Ocean-Biota System: Integrated Approach to Climate Change Impacts on Plankton Communities in Coastal and Pelagic Environments

Interactions between physical and biological processes within the Ocean-Biota system are best studied in focused key marine regions both in coastal and pelagic environments. Repeated coincident physical and biological measurements, as well as time series, are crucial to assess, on a small scale and in the long term, the possible effects of the global changes taking place. Tipping points in the climate systems are now a relatively well-understood topic in physical sciences. Marine ecosystem response to climate shifts is still largely unclear and critical points are difficult to predict or even detect. A long-term understanding of ecosystem trends and plankton community shifts (e.g. through Long Term Ecological Research networks) is essential to assess ecosystem response to climate shifts and more generally to climate change. This can be obtained by combining physical information with information derived from classical ecological and taxonomy studies, but also from more recent applications such as molecular biology techniques (e.g. metabarcoding, eDNA), omic science, and functional approaches. Assessing the status of marine ecosystems remains a challenge and combining physical and biological measurements allows merging knowledge and modeling capabilities on oceanographic forcing with that on specific ecological processes. Developing this new knowledge is crucial to enabling environmental management and habitat conservation.

The scope of this research topic includes studies related to integrated approaches that incorporate knowledge on physical-oceanographic and biological processes. Effort is to be put on the study of structural, dimensional and functional biodiversity of plankton communities, on the structure of the trophic network, on the colonization by invasive species, or the role of less studies components (e.g. microzooplankton). This active research theme aims to bridge the gap between information generated by physical oceanographic sciences and information on the functioning of the marine ecosystem ranging from biogeochemistry to genomics, microbiota, and plankton. This requires innovative tools to extract and harmonize the correct information that can be derived from data. The coupling of physical models of the ocean and the food web must become one of the future tools for management based on the ecosystem approach.

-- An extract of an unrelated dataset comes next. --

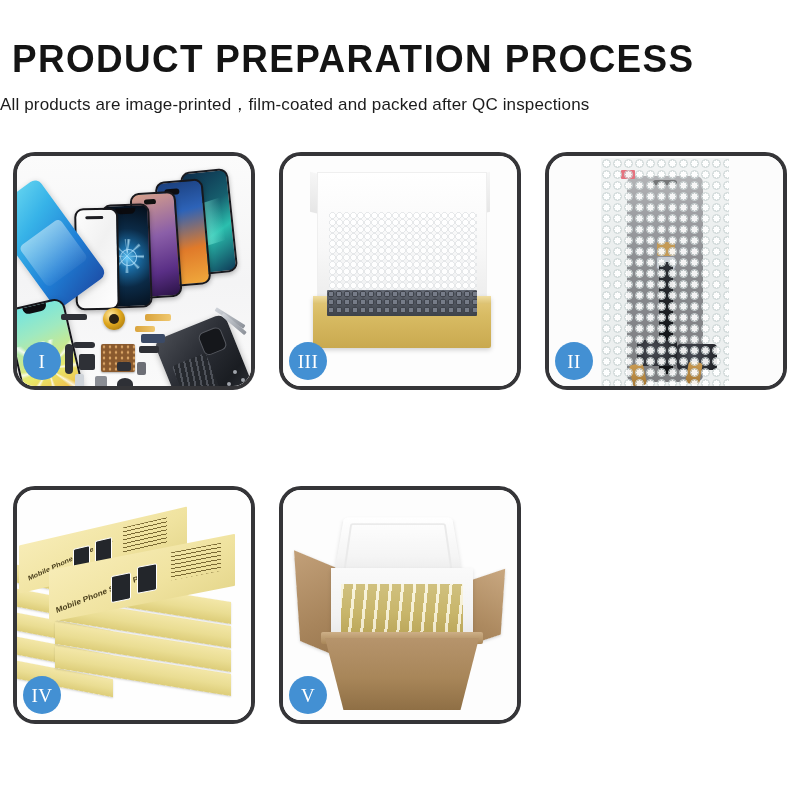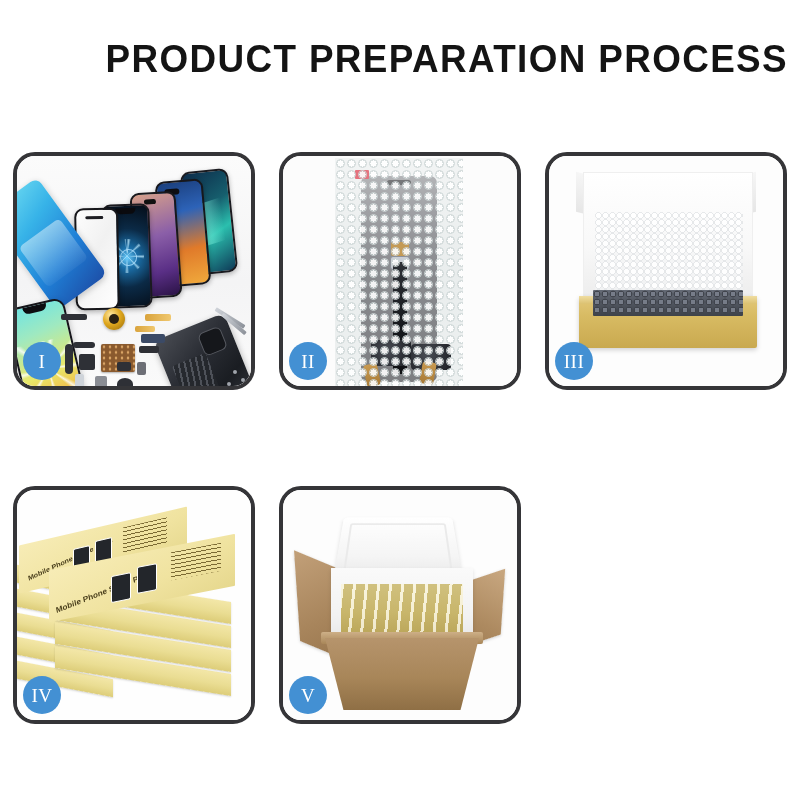"PRODUCT PREPARATION PROCESS" .header { text-align: right -> left }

In this research topic, our goal is to encourage original research, case studies, and reviews to identify research priority gaps and possibly contribute to filling them in.

We welcome in particular manuscripts developed under the following themes:

(i) Climate impacts on key species: to describe oceanographic and biogeochemical processes affecting the ecology of key species. To study vertical small-scale physical processes (e.g., turbulence within the surface mixed layer and the intermediate layer) where plankton lives and performs vertical migrations; to analyze the presence of key species in bottom past sediments to understand if and how these key species responded to past climate changes.

(ii) Food-webs in polar and temperate regions: to describe plankton communities and their reciprocal links, both in term of abundance, taxonomic composition, and dimensional structure; to understand the oceanographic dynamical context affecting the ecology of key plankton species. Field observations of physical and ecological systems have to be integrated within a phenomenological frame in the context of numerical modeling of the water masses' general circulation and at sub-grid-scale to improve the parameterization of the major physical processes affecting the planktonic food web system.

(iii) Long-term analysis of plankton communities: to provide a joint oceanographic-ecologic picture of presence and space-time distribution of plankton species, with particular attention paid to newly introduced species, interrelations with congeneric residents, coexistence mechanisms, potential niche overlaps and competition mediated by local habitat conditions. Implementation and development of theoretical approaches, mainly aimed at the evaluation of global change implications and their mitigation.

(iv) Biota microbiome: the interactions between plankton and microbiota in key plankton lineages: to characterize the composition and structure of microbes associated with key plankton lineages; to investigate the functions and interactions between plankton and their microbiota affecting plankton communities; to explore plankton microbial community assembly by, investigating coexistence and biogeographic distribution patterns; to better understand the internal control mechanisms of such complex biotic entity and clarify its role and impact in given environmental settings.